Figure 6—figure supplement 1. ReaChR activation by whole-field optogenetic illumination.

(a) Tg(y333:Gal4;UAS:ReaChR-RFP) (magenta) optogenetic stimulation during feeding is sufficient to induce pERK activity (green) in many transgene-positive neurons. Fish were food-deprived for 2 hr and then fed in the presence of whole-field 630 nm LED illumination (as in Figure 6). White arrows indicate examples of cells with higher pERK activity. Scale bar = 20 μm. Insets (white boxes) are shown at higher magnification on the right. Width of insets = 40 μm. (b) The pERK intensities of ReaChR-positive and -negative cells (normalized to the mean pERK intensity of ReaChR-negative cells for each fish) are plotted for three individual fish. To sample ReaChR-negative cells, all visible cells lacking red channel expression were selected in every 3rd to 5th z-plane (to minimize oversampling). Fish one corresponds to the fish in (a). Box plot indicates mean value (horizontal line), 1 SD (gray box) and 95% confidence intervals (vertical line). Individual cells are plotted as circles. In Tg(y333:Gal4;UAS:ReaChR-RFP) transgene-positive fish, ReaChR positive cells have significantly higher pERK fluorescence intensity, demonstrating the effectiveness of optogenetic activation (p = 2.7×10⁻⁶/2.7 × 10⁻⁸/6.5 × 10⁻¹³ for each fish respectively, one-tailed Wilcoxon rank-sum test).

Figure 6—figure supplement 2. Nitroreductase-mediated ablation of cH serotonergic neurons.
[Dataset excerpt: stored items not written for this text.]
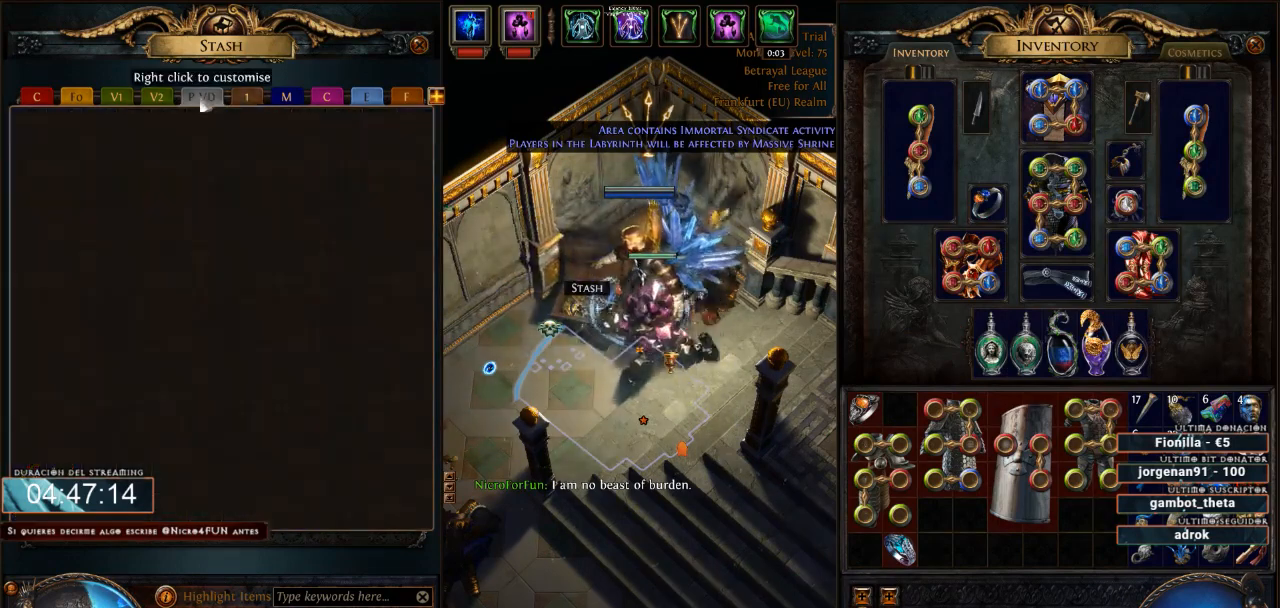
{"keys": ["shift"], "mouse": [], "events": [[67, "mouse_left", "up"], [400, "shift", "down"]]}
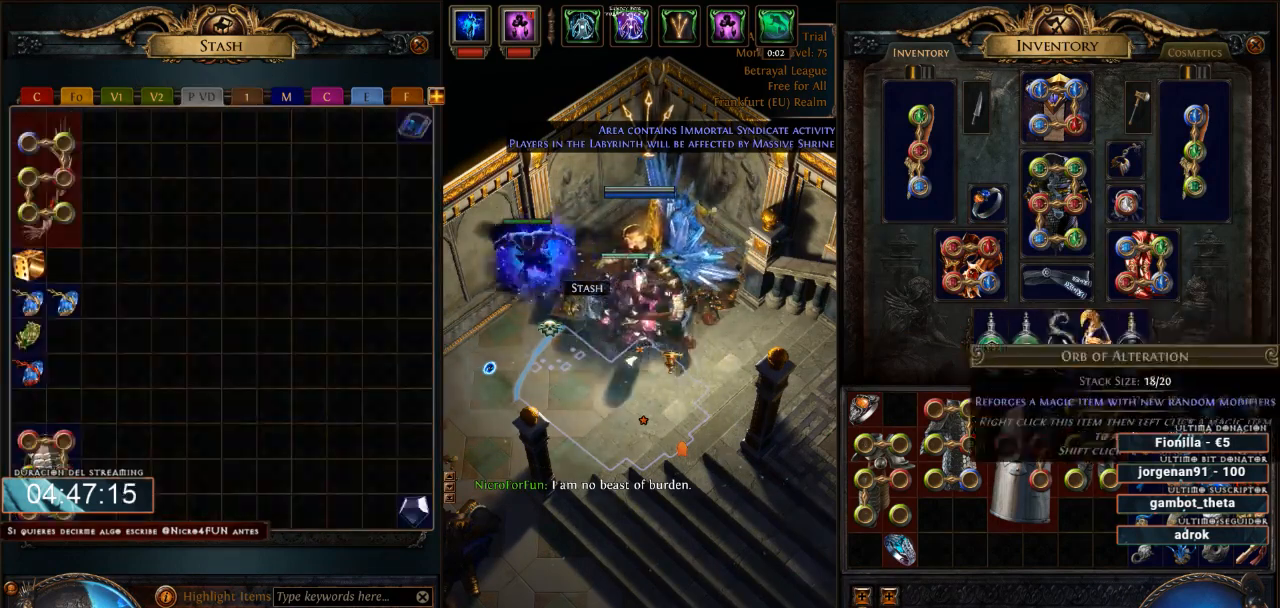
{"keys": ["shift"], "mouse": ["right"], "events": [[433, "mouse_right", "down"]]}
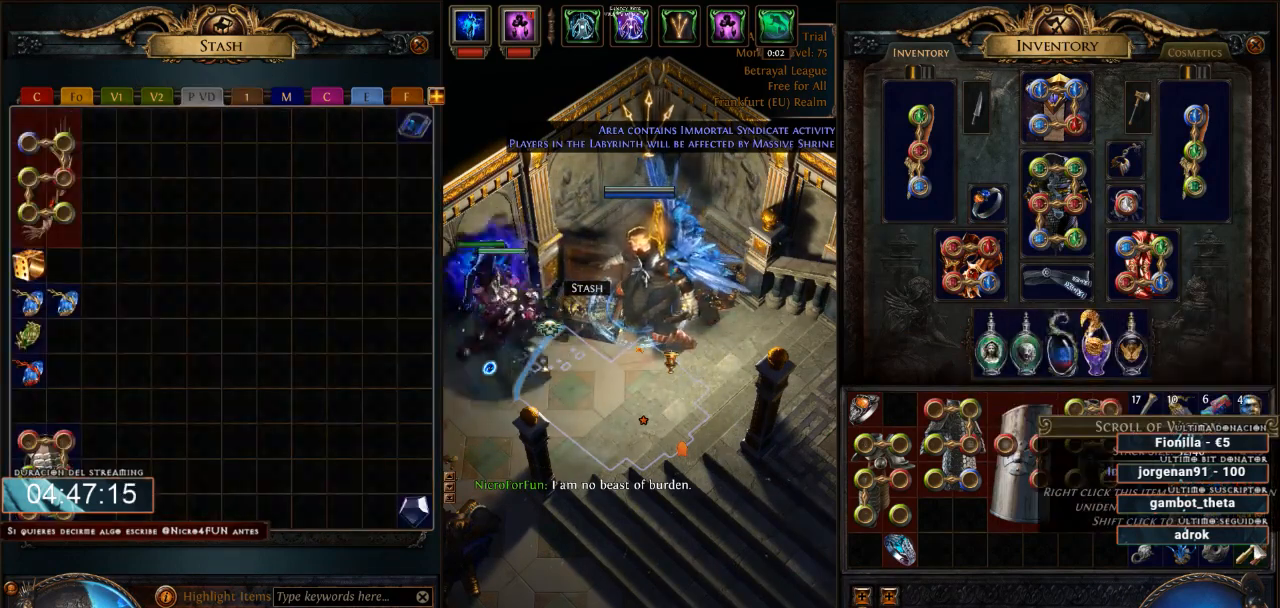
{"keys": ["shift"], "mouse": [], "events": [[33, "mouse_right", "up"]]}
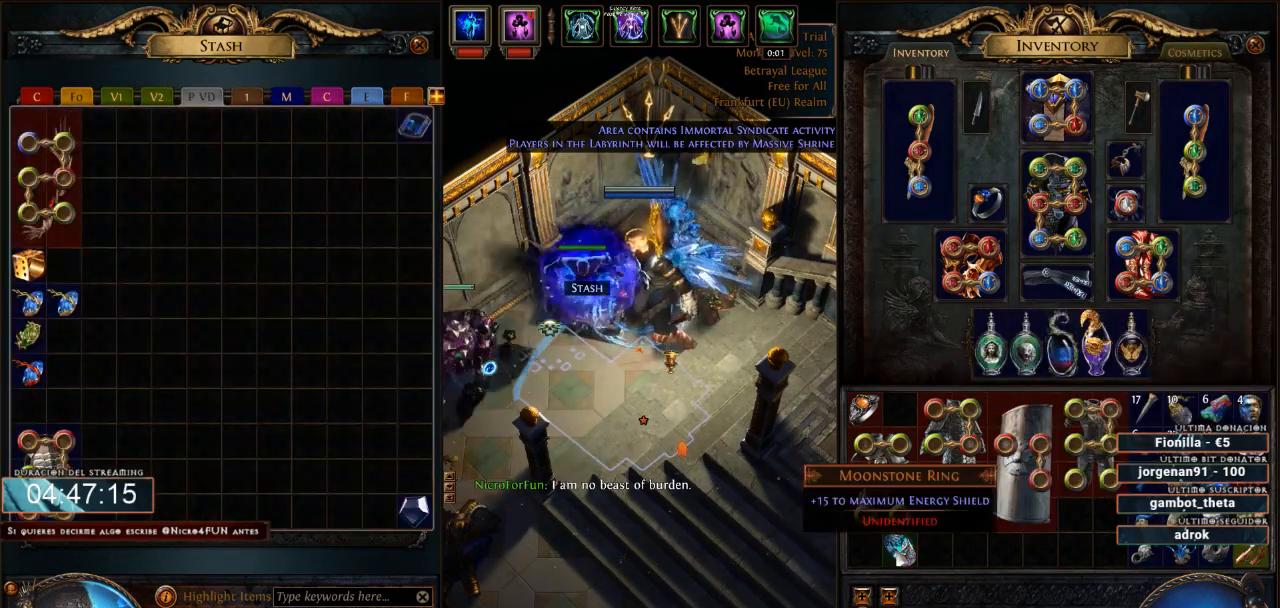
{"keys": ["shift"], "mouse": [], "events": [[100, "mouse_left", "down"], [200, "mouse_left", "up"]]}
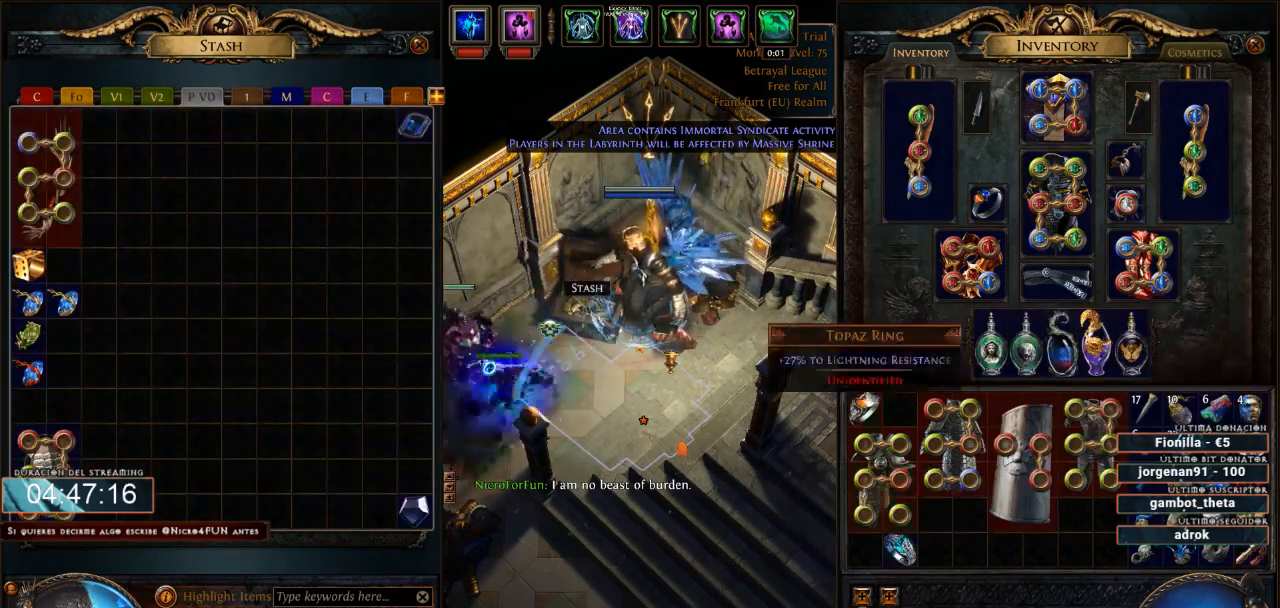
{"keys": ["shift"], "mouse": [], "events": [[133, "mouse_left", "down"], [233, "mouse_left", "up"]]}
(a) Ablation of Tg(116A:Gal4;UAS:nfsb-mCherry)-labeled neurons. Note that due to sparse expression of the transgenes, ablation of the cH/PVO populations is likely to be partial (<50%). Representative projection images are shown of non-ablated animals (left) and animals following exposure to the chemical MTZ (right, see Materials and methods). Scale bar = 50 μm. Insets (white boxes) show the locations of higher-magnification single-plane images of transgene-labeled cH, aPVO and pPVO areas and neuronal overlap with 5-HT expression (anti-5-HT antibody staining, green color). Scale bar = 20 μm. (b) Quantification of ablation efficiency. When Tg(116A:Gal4;UAS:nfsb-mCherry) fish were incubated with MTZ, we observed 6.1 ± 0.66 (mean ± SEM) mCherry-positive cells (n = 54 fish). When MTZ was omitted, 31 ± 1.5 cells were mCherry-positive (n = 3 fish). The reduction resulting from ablation was thus ~80% (p = 0.0019, one-tailed Wilcoxon rank-sum test). pPVO (4.3 ± 1.5 control vs 1.4 ± 0.2 ablated, p = 0.0162) and aPVO (8.0 ± 0.6 control vs 1.9 ± 0.3 ablated, p = 0.0015) cells were also affected. Some of the remaining mCherry-positive cells were dimly fluorescent and misshapen/deformed, indicating damage that might impair function. (c) Similar to Tg(116A:Gal4;UAS:GFP) (Figure 3—figure supplement 1), there is strong overlap of Tg(116A:Gal4;UAS:nfsb-mCherry) with anti-5-HT immunostaining (green color). Scale bar = 50 μm. Insets (white boxes) show higher-magnification single-plane images of cH, aPVO and pPVO labeling by this transgene and overlap with 5-HT expression. Scale bar = 20 μm. (d) The Tg(116A:Gal4;UAS:nfsb-mCherry) transgene does not affect feeding in the absence of MTZ, relative to siblings lacking transgene expression. Fed: p = 0.64, n = 11(negative)/10(positive); Dep.: p = 0.91, n = 11(negative)/10(positive), Fed vs Dep.: p = 0.035(negative)/7.7 × 10⁻⁴(positive), two-tailed Wilcoxon rank-sum test.